══ EXTRACTO DEL DOCUMENTO ══

Nélida e Ío comiendo en el colchón, primer día en nueva casa.

    Nosotros vinimos a Argentina solo con el deseo de reinventarnos en un lugar diferente. Si no era acá, era en cualquier otro lugar siempre que fuera en América Latina. Y como resulta que acá hay muchos estudios en análisis del discurso y el cine es tremendo, fue fácil elegir este lugar para seguir investigando relaciones entre la lengua y la política, en mi caso, y hacer cine, en el de Adrián. Al principio, antes de llegar y cuando recién arribamos a Buenos Aires, tenía mucho temor de perder mi identidad lingüística (para mí: base de todo) y terminar hablando con acento porteño; al mismo tiempo, sin duda quería encajar a mi propio modo y ser parte de esta ciudad. Ahora me parece un poco tonto el temor al acento; después de tres meses no se nos ha pegado y hasta sentimos cierto orgullo al respecto (este ridículo “triunfo” seguramente es temporal, pues en dos años, según ciertos estudios, ya tendremos algo de acento… algo).


Mogly se pasea por la 9 de julio y el Obelisco.

    Sin embargo, para entendernos mejor, el vocabulario sí que es importante. No sólo para entendernos, sino para relacionarnos y no seguir siendo recortes mal situados. Como cuando en la escuela, a los 9 o 10 años, si no quieres ser un ñoño, empiezas a usar con cuidado groserías o malas palabras: a algunos les pasa a esa edad, a otros más tarde y a otros nunca (a éstos los compadezco). Yo ese proceso lo viví justo después de la segunda migración. Tenía dos amigas: Isis y Griselda que ocupaban aquellas palabras; yo me moría por usarlas, pero me daba mucha pena: pasaba noches imaginando que llegaba y les contaba: “vi un letrero muy gracioso pintado en mi calle: ´pinche cochino, aquí no es basurero´”. Imaginaba que les daba también mucha gracia y entonces nos volvíamos las mejores amigas. No recuerdo si pasó; creo que no.
    Si en esa etapa de la vida es fundamental y usar palabras de “adulto” acompaña un poco el proceso de crecer, al menos en ciertos contextos, ¿cómo no será importante incorporar las palabras propias de un lugar al migrar? Es allí cuando la burbuja empieza a romperse: en nuestra casa empezamos también a utilizar nuevo vocabulario, como en burla, pero en el fondo sabemos que se va introduciendo poco a poco aunque cómodamente en nuestro espacio y cotidianidad.



Calisto en el subte.

    Lo más fácil ha sido el “che”. De broma, hay días que cada oración empieza y termina con “che”. Nosotros somos “che”. Nuestra perra es “che Ío”. Los gatos son “che” (ellos menos porque no salen). El acento también lo imitamos y nos reímos. Todo el tiempo nos preguntamos el uno al otro sobre el significado de las palabras: “¿qué significará rotisería, una rosticería?”. “Mira, aquí ponen ´no estacionar´” y corregimos exageradamente cada vez que lo vemos: “debe ser ´no estacionarse´”. Nos burlamos de ciertas palabras como “emprendedorismo”…
    Tienda es kiosko. Maíz es choclo; palomitas de maíz, pochoclo. Trabajo es laburo. Metro es subte; camión, colectivo. Desmadre es quilombo. Ratero es chorro; ratero en motocicleta: motochorro. Calabacitas, zapallos. No se dice “está muy padre”, sino “está relindo” (con gran acento en el “re”). Hasta los chicles Trident se llaman Beldent.

═══
══ MATERIAL PROPORCIONADO ══

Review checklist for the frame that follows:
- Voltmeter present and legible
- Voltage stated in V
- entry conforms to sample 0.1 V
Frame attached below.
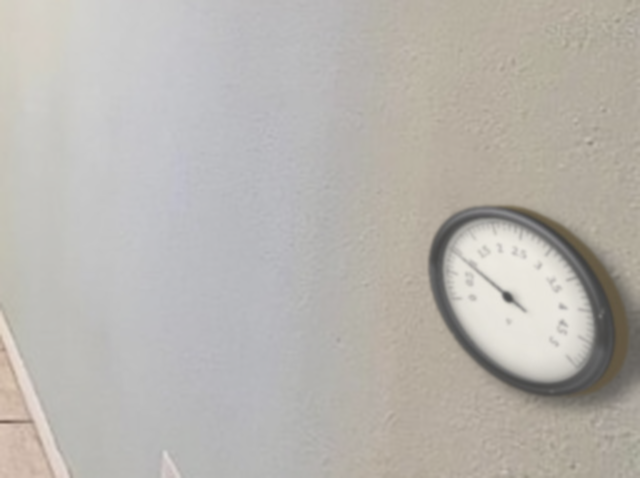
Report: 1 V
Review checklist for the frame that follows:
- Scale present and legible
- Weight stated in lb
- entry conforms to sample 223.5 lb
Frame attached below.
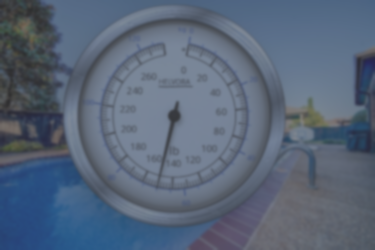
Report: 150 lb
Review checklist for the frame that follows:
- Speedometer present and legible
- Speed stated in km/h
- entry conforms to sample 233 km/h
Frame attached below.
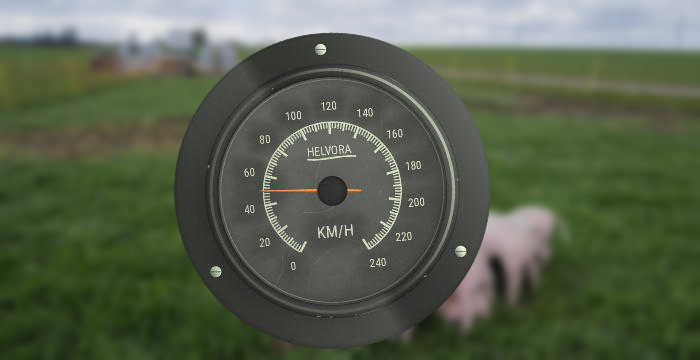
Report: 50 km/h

═══
══ MATERIAL PROPORCIONADO ══

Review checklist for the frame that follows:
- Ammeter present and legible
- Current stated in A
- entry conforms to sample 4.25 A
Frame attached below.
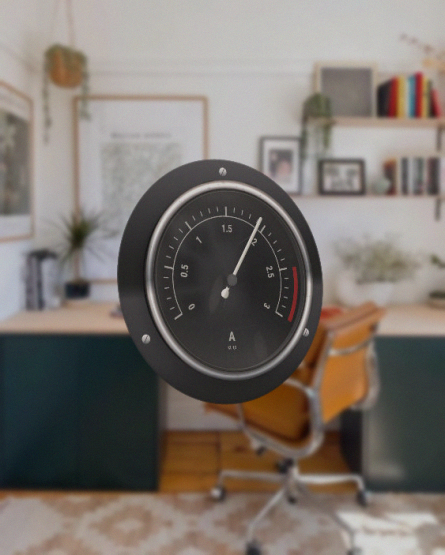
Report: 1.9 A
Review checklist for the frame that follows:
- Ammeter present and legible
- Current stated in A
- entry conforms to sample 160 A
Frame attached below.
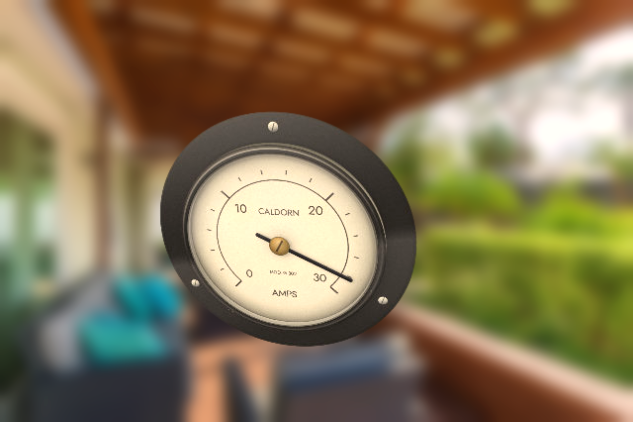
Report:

═══
══ MATERIAL PROPORCIONADO ══

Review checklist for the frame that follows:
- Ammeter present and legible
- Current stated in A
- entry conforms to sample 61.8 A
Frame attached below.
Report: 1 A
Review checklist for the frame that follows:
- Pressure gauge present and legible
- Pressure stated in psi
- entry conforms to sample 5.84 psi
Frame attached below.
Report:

═══

## ACTIVIDAD A
Reúne cada línea del listado en la que aparezca "present".
## ACTIVIDAD B
Prolonga el texto sobre la vida de migrantes en Buenos Aires a partir del punto en que termina.

## RESPUESTA A
- Voltmeter present and legible
- Scale present and legible
- Speedometer present and legible
- Ammeter present and legible
- Ammeter present and legible
- Ammeter present and legible
- Pressure gauge present and legible

## RESPUESTA B
Nélida en el subte Ío.

    Ciertamente, no es necesario dominar todas las palabras para entendernos, pero sí para que no nos miren raro o sean ellos los que se rían de nosotros. Como le pasó a Adrián cuando fue a buscar un pan dulce: indeciso miraba las diferentes opciones cuando el panadero le dijo “¿querés una factura?”. Adrián, sorprendido, dijo “no, sólo ticket” (en México, las facturas son comprobantes fiscales, mientras que los tickets son los simples. En Argentina, las facturas son panes dulces). O como me pasó a mí en otra ocasión: le pregunté al tendero el precio de los cacahuates y, boquiabierto, dijo “¡¿qué!?” “Ah, maní”. Mientras a mis espaldas le repetía a su ayudante: “cacahuates”, “caca”, me pareció que repetía entre risas.
    Sin embargo, también es bueno usar otras palabras y tener otro acento, que vean que somos diferentes, porque así atraemos y conocemos gente. Por ejemplo, el sábado, mientras grabábamos y fotografiábamos una fiesta de 15 años (no muy distinta a las mexicanas, salvo porque había más comida y terminó hasta las 5:30 a.m.), un argentino observador escuchó a Adrián decir “¿mande?” (los mexicanos, como muestra de sumisión milenaria decimos ¿mande? cuando no escuchamos bien algo, en lugar de ¿qué? Desde niños nos enseñan que es grosero responder tan secamente). De inmediato nos preguntó de dónde éramos, intercambiamos teléfonos y quedamos para pasear en bici.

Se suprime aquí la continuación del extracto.